# <span style="color:#4375c7">Financial Econometrics</span>
***
*The course material is for educational purposes only. Nothing herein should be taken as an investment advice or  offers any opinion  <br/> with respect to the suitability of any security. To obtain further information about this course, [contact us](http://wp.firrm.de/) or visit us during [office hours](https://finance.wiwi.tu-dortmund.de/professur/team/).*
***


# Hands on: Time Series Analysis II

In this part the knowledge from the last exercise will be extended and applied to real data. In addition, models assuming heteroscedasticity  model will be applied to calculate value at risk. 

<h1 id="tocheading">Table of Contents</h1>
<div id="toc"></div>

### Core idea VAR
- Instead of just analyzing one variable using its past values (like classic AR models), the VAR model looks at two or more variables together.
- Each variable in the system is predicted using previous values of all variables, not just its own

**What does this mean:**
Suppose you want to model two economic indicators, like GDP and unemployment:
- With VAR, the current GDP depends on past values of GDP and unemployment.

== == ==

# [TRY IT]
Continue the financial econometrics course page on VAR models, starting after its final line about GDP and unemployment.

# [SUPPLIED ENTRIES]
== == ==

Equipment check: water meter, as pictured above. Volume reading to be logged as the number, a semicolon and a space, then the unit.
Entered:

== == ==

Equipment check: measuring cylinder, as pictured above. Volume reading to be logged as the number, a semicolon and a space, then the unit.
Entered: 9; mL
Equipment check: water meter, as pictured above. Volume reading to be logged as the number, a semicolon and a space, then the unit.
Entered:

== == ==

# [ANSWER TO THIS EXERCISE]
- Likewise, the current unemployment rate depends on past values of unemployment and GDP.​

**Basic structure**
If you have two variables (let's call them $y_1$ and $y_2$), a simple VAR(1) model (with one lag) looks like this: 

$$
y_{1,t} = a_1 + b_{11} y_{1,t} + b_{12}y_{2,t} + e_{1,t}
y_{2,t} = a_1 + b_{21} y_{1,t} + b_{22}y_{2,t} + e_{2,t}
$$

- $y_{1,t}$ and $y_{2,t}$ are the current values
- The coefficients ($b_{ij}$) show how much each lagged variable conributes
- $e_{1,t}$ and $e_{2,t}$ are random errors or "shocks" which should not be predictable

**Difference to autoregressive models with exogenoues variables:**

*VAR Model (Vector Autoregression)*
- All variables are endogenous, meaning each variable in the system is modeled as depending on past values of itself and the other variables in the system.
- Example: If GDP and Inflation are both in the model, both are allowed to be influenced by their own past and each other's past.

*ARX or VARX Model (VAR with Exogenous Variables)*
- Includes exogenous variables (external, independent variables) that can affect the main variables, but are not themselves predicted by the system.
- Exogenous variables are added to the VAR framework to explain (potentially) external influences—these do not receive feedback from the endogenous system.

*Quick Analogy*

- VAR: All players influence each other, and everyone updates based on everyone else’s past actions.
- VARX: Like above, but now you add outside weather reports that influence the players, though the players' actions don’t influence the weather. Weather is exogenous.

## Exercise 1: VAR Model

Use the data files from the previous lecture (`sp500.csv` and `stock_indices.csv`)

1. Import the S&P 500 stock market index and the Goldman Sachs stock price. Select prices between 2018-01-01 and 2018-12-31. Visualize both time series.

2. Test wether both time series are stationary by using the Augmented Dickey Fuller (ADF) test. If the time series of price are not stationary, calculate the first order difference, i.e. log returns and check for stationarity again.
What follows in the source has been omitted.